A provision in a plan which requires an optionee to remain in the service of a company for a designated length of time before he can benefit from the plan reasonably assures the corporation that it will receive the contemplated benefit. Gottlieb v. Heyden Chemical Corp., 90 A.2d at 664. It constitutes "consideration passing to the corporation". Lieberman v. Becker, supra, 155 A.2d at 598. Even in the absence of an express agreement by an employee to remain in the employ of the company, consideration may be inherent in the terms of the plan, as for instance, a provision which prevents an employee from exercising an option unless he first renders substantial service to the company. Gottlieb v. Heyden Chemical Corp., 90 A.2d at 664. Cf. Stemerman v. Ackerman, 40 Del.Ch. 431, 434, 184 A.2d 28, 30 (1962).

Under the Brunswick plan an employee could not exercise any portion of his option until he had worked a year, and then only for twenty-five percent of the optioned stock. He could not exercise the remainder of his option unless he worked for succeeding specified periods, the last of which expired four years after the option was issued. The terms of the plan are, therefore, reasonably calculated to secure for the company one of the important benefits which it was designed to obtain, namely, the retention of the services of the recipients.[6]

In Beard v. Elster, supra, 160 A.2d at 738, the Court stated that it was of prime importance that the adoption of a plan by the board have been an exercise of their independent business judgment that the plan would benefit the corporation by encouraging the retention of the services of valued employees. The Brunswick plan satisfies this test. Title 8 § 157 provides:

"In the absence of actual fraud in the transaction, the judgment of the directors as to the consideration for the issuance of such rights or options and the sufficiency thereof shall be conclusive."

The undisputed facts disclose that an independent board of directors adopted a plan the terms of which contained a type of consideration which the Delaware authorities have held to be valid. No fraud has been charged. Accordingly, by legislative fiat the judgment of the board as to the consideration reflected in the plan is conclusive. A partial summary judgment denying the plaintiff's *242 motion and granting defendants' motion concerning the validity of the terms of the plan will be granted.
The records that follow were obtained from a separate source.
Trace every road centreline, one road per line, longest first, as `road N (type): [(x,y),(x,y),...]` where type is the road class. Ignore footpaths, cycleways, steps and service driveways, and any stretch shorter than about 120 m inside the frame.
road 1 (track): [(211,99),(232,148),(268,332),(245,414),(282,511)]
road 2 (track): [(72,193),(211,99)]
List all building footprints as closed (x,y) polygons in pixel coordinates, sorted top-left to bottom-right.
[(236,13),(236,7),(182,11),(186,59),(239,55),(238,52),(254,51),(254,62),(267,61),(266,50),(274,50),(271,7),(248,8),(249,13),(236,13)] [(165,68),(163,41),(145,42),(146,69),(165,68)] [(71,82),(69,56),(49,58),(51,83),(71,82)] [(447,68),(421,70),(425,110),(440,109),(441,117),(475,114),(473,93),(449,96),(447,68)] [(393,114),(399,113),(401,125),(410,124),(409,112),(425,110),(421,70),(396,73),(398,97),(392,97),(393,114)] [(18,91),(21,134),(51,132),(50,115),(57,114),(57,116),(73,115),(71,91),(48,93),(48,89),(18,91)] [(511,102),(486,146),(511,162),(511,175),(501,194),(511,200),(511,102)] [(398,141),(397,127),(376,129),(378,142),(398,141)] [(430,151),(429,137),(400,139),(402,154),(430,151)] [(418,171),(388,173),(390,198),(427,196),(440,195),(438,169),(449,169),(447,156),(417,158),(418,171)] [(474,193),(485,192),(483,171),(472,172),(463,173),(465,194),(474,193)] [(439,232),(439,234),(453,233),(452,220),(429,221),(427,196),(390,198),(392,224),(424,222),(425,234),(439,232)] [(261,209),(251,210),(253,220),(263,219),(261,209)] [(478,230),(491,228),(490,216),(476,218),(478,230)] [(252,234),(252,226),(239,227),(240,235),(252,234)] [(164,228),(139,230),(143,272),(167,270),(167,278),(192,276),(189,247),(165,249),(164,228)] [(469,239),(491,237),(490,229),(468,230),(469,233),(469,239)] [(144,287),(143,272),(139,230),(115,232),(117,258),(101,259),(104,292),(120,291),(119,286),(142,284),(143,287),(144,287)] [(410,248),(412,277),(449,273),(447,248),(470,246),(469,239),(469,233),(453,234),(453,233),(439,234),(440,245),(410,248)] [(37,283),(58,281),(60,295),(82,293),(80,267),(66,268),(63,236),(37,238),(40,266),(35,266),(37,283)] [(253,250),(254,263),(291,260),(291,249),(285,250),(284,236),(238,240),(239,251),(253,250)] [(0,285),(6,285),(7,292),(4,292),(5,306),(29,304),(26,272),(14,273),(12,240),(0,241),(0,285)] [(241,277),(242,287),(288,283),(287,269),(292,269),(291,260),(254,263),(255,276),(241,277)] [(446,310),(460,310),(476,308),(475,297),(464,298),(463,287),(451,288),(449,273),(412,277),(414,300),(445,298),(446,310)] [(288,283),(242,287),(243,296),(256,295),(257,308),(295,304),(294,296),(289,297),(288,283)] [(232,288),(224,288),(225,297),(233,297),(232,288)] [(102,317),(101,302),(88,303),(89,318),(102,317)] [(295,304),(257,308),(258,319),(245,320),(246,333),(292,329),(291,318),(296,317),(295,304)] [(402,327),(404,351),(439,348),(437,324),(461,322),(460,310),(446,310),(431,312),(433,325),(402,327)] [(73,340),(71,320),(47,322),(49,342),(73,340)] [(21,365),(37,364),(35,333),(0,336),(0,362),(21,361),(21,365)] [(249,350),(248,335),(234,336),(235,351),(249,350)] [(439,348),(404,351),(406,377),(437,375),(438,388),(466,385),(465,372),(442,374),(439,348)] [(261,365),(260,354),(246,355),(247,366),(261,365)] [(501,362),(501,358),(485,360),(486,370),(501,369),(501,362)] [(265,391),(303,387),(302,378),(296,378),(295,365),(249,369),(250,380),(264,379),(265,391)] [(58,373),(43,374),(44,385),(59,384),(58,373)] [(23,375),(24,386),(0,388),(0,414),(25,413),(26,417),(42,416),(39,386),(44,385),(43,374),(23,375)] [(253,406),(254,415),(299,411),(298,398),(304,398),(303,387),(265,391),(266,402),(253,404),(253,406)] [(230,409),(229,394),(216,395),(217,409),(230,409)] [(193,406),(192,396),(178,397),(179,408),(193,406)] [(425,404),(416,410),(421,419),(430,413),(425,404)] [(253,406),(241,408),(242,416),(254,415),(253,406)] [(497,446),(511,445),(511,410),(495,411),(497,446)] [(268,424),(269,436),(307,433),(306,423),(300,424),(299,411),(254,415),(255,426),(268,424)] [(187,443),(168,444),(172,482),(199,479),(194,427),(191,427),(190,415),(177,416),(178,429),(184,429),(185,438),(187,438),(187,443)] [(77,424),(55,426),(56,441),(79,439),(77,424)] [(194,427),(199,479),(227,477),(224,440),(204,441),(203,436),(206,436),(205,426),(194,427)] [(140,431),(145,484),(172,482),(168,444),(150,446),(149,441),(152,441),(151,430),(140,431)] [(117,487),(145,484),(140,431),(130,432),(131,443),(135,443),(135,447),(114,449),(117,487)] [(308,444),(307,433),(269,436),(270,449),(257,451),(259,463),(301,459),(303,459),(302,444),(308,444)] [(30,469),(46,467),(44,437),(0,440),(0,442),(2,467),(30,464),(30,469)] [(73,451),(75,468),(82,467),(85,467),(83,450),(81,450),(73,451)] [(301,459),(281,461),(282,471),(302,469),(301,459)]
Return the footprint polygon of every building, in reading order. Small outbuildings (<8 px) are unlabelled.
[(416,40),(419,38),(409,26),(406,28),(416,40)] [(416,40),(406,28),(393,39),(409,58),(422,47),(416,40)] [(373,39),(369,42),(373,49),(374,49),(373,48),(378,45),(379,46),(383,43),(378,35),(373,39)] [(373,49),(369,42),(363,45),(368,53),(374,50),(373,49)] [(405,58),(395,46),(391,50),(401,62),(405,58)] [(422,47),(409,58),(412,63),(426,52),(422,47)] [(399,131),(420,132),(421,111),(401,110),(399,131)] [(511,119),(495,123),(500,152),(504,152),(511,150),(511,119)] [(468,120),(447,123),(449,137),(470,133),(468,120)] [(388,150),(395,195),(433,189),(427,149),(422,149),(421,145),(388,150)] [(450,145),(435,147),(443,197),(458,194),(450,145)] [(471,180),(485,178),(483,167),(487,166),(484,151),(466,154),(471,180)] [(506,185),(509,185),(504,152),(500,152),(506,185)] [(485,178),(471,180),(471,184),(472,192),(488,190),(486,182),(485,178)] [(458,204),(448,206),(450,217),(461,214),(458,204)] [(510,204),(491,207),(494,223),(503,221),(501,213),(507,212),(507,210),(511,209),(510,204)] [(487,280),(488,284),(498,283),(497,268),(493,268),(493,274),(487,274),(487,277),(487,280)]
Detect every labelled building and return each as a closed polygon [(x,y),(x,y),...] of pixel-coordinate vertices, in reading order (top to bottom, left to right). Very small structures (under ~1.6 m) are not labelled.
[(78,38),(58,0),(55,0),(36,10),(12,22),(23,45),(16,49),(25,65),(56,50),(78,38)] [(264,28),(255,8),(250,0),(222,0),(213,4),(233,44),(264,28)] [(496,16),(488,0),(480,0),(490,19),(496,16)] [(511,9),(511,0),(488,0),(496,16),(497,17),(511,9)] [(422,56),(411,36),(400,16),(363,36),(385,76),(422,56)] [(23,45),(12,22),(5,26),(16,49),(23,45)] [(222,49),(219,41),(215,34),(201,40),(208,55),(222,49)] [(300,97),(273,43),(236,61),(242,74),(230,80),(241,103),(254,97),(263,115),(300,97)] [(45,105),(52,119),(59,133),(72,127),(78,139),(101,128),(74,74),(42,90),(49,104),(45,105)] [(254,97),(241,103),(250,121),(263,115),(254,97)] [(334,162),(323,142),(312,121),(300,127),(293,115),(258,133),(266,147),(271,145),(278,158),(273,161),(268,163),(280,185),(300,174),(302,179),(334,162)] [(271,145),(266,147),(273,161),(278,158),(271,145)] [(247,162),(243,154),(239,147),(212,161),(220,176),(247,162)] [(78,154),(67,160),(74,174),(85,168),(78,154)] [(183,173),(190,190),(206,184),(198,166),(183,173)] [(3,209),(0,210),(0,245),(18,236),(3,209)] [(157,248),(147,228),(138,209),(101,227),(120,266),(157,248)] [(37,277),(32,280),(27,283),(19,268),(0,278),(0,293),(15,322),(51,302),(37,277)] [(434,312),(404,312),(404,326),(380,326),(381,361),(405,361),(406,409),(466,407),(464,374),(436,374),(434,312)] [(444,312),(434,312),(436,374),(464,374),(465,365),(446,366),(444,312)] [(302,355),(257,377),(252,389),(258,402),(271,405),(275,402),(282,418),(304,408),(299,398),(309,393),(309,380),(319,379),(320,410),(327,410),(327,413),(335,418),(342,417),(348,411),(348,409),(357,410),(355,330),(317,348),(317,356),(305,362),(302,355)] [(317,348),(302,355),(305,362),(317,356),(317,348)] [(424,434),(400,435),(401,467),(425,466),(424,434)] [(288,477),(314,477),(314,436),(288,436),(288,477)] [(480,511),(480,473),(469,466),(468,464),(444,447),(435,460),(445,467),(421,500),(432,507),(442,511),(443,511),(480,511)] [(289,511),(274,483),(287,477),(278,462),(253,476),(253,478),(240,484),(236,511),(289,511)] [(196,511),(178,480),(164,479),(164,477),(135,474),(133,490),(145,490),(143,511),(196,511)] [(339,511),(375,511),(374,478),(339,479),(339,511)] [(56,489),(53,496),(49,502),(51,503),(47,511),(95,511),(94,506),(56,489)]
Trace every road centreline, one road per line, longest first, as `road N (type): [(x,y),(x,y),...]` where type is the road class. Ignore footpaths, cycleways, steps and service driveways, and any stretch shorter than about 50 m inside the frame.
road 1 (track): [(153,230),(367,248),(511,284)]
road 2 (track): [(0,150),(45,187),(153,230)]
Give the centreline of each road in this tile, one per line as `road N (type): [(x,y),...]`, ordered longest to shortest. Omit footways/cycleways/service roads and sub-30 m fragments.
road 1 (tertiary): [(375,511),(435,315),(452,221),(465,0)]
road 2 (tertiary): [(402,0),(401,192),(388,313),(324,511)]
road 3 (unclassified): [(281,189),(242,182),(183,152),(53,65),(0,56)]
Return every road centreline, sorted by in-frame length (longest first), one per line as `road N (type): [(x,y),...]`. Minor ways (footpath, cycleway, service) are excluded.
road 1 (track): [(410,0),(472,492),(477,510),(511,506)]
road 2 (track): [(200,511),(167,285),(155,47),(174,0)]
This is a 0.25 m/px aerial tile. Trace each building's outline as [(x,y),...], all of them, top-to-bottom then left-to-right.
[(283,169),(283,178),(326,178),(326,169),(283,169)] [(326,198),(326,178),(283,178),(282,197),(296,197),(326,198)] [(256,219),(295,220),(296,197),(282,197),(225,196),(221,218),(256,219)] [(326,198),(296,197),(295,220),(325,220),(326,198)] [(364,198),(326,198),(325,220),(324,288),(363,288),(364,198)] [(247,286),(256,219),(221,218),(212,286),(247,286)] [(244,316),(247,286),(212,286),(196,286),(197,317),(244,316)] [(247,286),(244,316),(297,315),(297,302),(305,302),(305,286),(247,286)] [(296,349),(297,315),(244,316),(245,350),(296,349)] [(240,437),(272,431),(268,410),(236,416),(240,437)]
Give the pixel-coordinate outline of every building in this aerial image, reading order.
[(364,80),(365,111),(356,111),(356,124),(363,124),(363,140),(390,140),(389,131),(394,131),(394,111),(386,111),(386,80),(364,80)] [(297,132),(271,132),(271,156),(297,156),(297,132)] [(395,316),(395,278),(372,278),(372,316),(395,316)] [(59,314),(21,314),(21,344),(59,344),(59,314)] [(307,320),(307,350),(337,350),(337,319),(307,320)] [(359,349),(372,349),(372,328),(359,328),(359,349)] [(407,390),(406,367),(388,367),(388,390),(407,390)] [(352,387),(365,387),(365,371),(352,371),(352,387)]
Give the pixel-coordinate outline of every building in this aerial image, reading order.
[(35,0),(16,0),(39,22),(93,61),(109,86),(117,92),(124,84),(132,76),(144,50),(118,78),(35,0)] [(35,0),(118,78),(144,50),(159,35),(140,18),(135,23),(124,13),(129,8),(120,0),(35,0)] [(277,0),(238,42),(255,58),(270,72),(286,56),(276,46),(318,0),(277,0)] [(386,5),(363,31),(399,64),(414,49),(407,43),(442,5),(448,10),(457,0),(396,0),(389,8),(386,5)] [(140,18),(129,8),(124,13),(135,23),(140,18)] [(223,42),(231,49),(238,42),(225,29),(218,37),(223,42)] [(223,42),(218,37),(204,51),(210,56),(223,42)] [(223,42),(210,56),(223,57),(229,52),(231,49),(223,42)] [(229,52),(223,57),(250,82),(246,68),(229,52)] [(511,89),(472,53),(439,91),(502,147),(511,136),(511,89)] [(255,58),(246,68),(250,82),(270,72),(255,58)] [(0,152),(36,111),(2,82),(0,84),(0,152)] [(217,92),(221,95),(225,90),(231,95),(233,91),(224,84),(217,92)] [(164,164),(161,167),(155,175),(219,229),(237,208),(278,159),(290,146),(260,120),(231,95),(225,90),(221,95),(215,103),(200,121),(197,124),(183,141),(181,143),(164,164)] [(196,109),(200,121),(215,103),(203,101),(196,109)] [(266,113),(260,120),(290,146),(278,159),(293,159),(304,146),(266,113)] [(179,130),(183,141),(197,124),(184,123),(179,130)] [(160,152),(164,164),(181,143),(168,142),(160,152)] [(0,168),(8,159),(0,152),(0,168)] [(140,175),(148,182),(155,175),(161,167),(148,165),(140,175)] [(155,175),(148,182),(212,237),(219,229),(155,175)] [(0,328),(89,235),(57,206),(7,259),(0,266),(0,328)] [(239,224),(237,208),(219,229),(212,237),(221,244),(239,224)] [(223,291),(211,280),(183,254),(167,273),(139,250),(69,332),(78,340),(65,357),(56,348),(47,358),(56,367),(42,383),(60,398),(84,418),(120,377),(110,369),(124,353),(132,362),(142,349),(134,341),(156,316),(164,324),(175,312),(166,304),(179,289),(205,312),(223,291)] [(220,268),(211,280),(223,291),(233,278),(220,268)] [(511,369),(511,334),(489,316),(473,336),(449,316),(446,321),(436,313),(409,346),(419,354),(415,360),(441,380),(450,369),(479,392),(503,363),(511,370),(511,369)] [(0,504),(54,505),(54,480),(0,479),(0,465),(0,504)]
Implementation of the Plan

This brings the Court to the question of whether a reasonable relationship existed in fact "between the value of the benefits passing to the corporation and the value of the options granted." Beard v. Elster, supra at 737. This requires a determination whether the services of the option beneficiaries and the options can sensibly be deemed to be the subject of a fair exchange. Gottlieb v. Heyden Chemical Corp., Del., 91 A.2d 57, 59 (1952); Kaufman v. Shoenberg, supra, 91 A.2d at 791. Treatment of this question varies depending upon whether or not the awards were made by the committee exercising its independent business judgment, or whether, as plaintiff contends, the awards were the product of control or domination exercised by Abernathy and/or Hanigan.

In the former case, i.e., where the committee exercised a "judgment", 8 Del.C. § 157 is relevant. Under its terms, the exercise of "judgment" creates a conclusive presumption that the consideration for the grant of the options was sufficient; consequently, the exchange would have to be deemed fair. On the other hand, if the committee was in fact dominated as plaintiff alleges, then the exercise of a "judgment" by the committee is lacking and the statutory presumption that the consideration is adequate is not applicable. The Court then must "evaluate the services to be rendered by the particular employees for the periods reserved, and to that factor we must relate the values of the respective options." Gottlieb v. Heyden Chemical Corp., 90 A.2d at 665. Moreover, there having been no shareholder approval of the committee's action, the burden of showing that the exchange was fair would be on the defendants. Kaufman v. Shoenberg, supra, 91 A.2d at 791.[7]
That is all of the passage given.